Fotoğrafın tarihi de bu engellemelerden ve ayrımcılıklardan payını fazlasıyla almış bir tarihtir.

Kadınların ve işlerinin yüzyıllardır yok sayıldığı bir dünyada kadın fotoğrafçılar olarak duruyor ve işler üretiyor olmak, ayrımcılık değil, görünür olma talebidir. Ve bu talep sayılmayan tüm aidiyetler için geçerlidir. Her fotoğrafçı tercih ettiği, taşıdığı aidiyetlerini fotoğrafçılığıyla birlikte anmakta, fotoğrafçılığını bu aidiyetle birlikte yapmakta özgürdür, özgür olmalıdır. Ve bu özgürlük ki, görüntünün öznel bir ima ile (yeniden) inşasında çoğaltan ve katmanlaştıran vazgeçilmez bir unsurdu.

Ve asıl mesele- Linda Nochlin’in “Neden Hiç Büyük Kadın Sanatçı Yok?” sorusuna, Nanette Salomon’un cevabıyla, “normal” sayılan seçkileri şüpheli hale getirecek yeni stratejiler belirlemek ve yeni görsel okuma önerileri getirebilmek”[1] üzerinden bir cevap bulma isteğidir de aynı zamanda.

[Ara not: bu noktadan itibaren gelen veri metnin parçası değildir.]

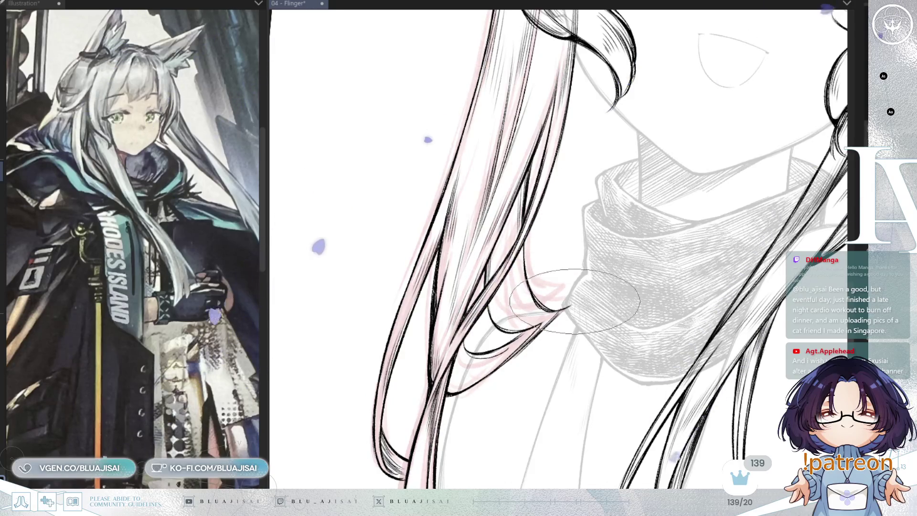
mouse_move(539, 332)
mouse_down()
mouse_move(563, 323)
mouse_move(534, 331)
mouse_up()
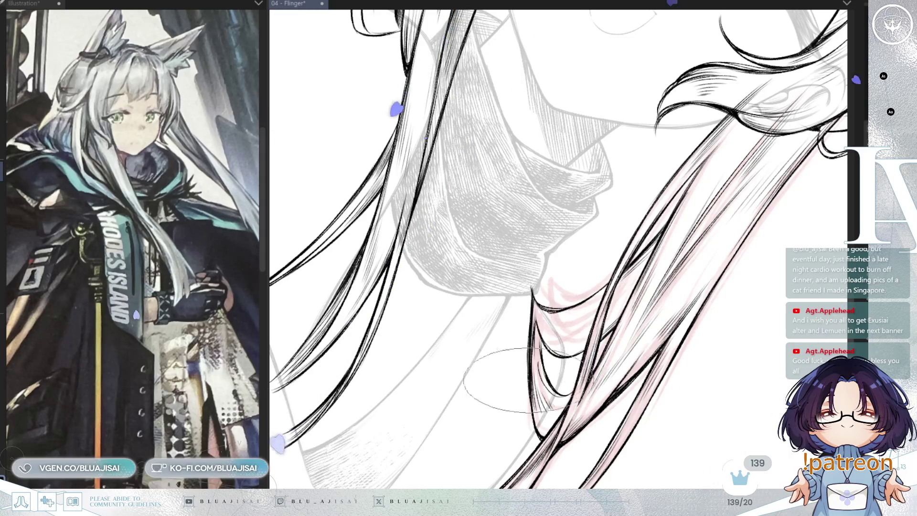
- Ink hair strands sweeping past the scarf's right side, then turn the view back upright
mouse_move(528, 343)
mouse_down()
mouse_move(590, 294)
mouse_move(470, 341)
mouse_up()
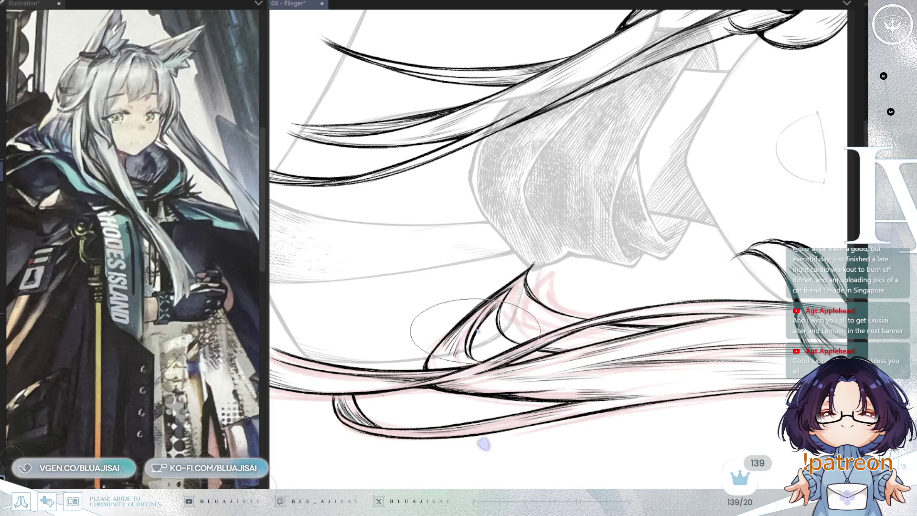
drag(496, 305, 535, 291)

Sanat tarihçi, akademisyen ve eleştirmen Ahu Antmen Semiha Es Uluslararası Kadın Fotoğrafçılar Sempozyumu çerçevesinde hazırladığımız “İkinci Göz TR’den Kadın Fotoğrafçılar” sergisinin kataloğundaki giriş yazısında şöyle diyor; “Beauvoir’e göre cinsiyet ayrımcı toplumlarda kadınlar ya tümüyle ‘kadınlıklarına hapsolurlar ya da kadın olmayı tümüyle yok saymak durumunda kalırlar; kadın olmak halinin mutlak kabulüne ya da reddine zorlanırlar. Erkekler için böyle bir durum yoktur; onlar sanki biyolojilerinden arınmış varlıklardır. Dolayısıyla, ‘erkek fotoğrafçılar’ üzerine bir sergi hazırlamak üzere yola çıkılmaz sözgelimi; cinsiyete dayalı böyle garip bir ayrımdan söz edilmez. Sonuçta ortaya çıkan sergiler, seçkiler, kitaplar yalnızca ya da sayıca daha çok erkeklerden oluştuğunda da çoğu kimse, yapılan tercihlerin özünde bir cinsiyeti diğerine tercih etmekle ilgili olduğunu düşünmez, erkeklerin doğal olarak daha yetenekli ya da etkili olduğu varsayılır.”

Ne bugün ne de geçmişte jenerik “nötr” bir insan kavramı olmadığını, insan olarak değil, toplumsal cinsiyete sahip kadınlar ve erkekler olarak yaşadığımızı biliyoruz. Feminizm bize hiçbir şey öğretmediyse bile bunu gösterdi ve dünyaya böyle yeni, farklı bir perspektiften bakabilmemizin önünü açtı diye düşünüyorum.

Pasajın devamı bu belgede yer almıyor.